Resolving Indirect Referring Expressions for Entity Selection
This work addresses a problem for improving naturalness in dialog, recommendation, and search systems by enabling robust understanding of indirect language, though it is incremental as it builds on existing language modeling advances.
The paper tackled the problem of resolving indirect referring expressions for entity selection, such as interpreting 'the green one' when choosing between two cakes, by creating the AltEntities dataset of 42K entity pairs and expressions. They developed models that achieved 82%-87% accuracy in realistic settings, showing reasonable performance but highlighting room for improvement.

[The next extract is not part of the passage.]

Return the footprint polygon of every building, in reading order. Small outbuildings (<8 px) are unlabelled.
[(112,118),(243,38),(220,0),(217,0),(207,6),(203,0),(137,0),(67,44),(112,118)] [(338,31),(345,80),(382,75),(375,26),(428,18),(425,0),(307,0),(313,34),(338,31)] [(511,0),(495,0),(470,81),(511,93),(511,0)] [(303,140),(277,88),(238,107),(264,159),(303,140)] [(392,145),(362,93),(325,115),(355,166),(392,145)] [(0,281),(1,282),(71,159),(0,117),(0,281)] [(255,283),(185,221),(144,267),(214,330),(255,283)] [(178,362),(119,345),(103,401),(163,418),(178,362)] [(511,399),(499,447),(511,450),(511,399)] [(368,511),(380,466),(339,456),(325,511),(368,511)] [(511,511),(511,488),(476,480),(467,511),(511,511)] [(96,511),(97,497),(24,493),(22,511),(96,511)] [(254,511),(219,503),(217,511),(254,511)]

Recent advances in language modeling have enabled new conversational systems. In particular, it is often desirable for people to make choices among specified options when using such systems. We address this problem of reference resolution, when people use natural expressions to choose between the entities. For example, given the choice `Should we make a Simnel cake or a Pandan cake?' a natural response from a dialog participant may be indirect: `let's make the green one'. Such natural expressions have been little studied for reference resolution. We argue that robustly understanding such language has large potential for improving naturalness in dialog, recommendation, and search systems. We create AltEntities (Alternative Entities), a new public dataset of 42K entity pairs and expressions (referring to one entity in the pair), and develop models for the disambiguation problem. Consisting of indirect referring expressions across three domains, our corpus enables for the first time the study of how language models can be adapted to this task. We find they achieve 82%-87% accuracy in realistic settings, which while reasonable also invites further advances.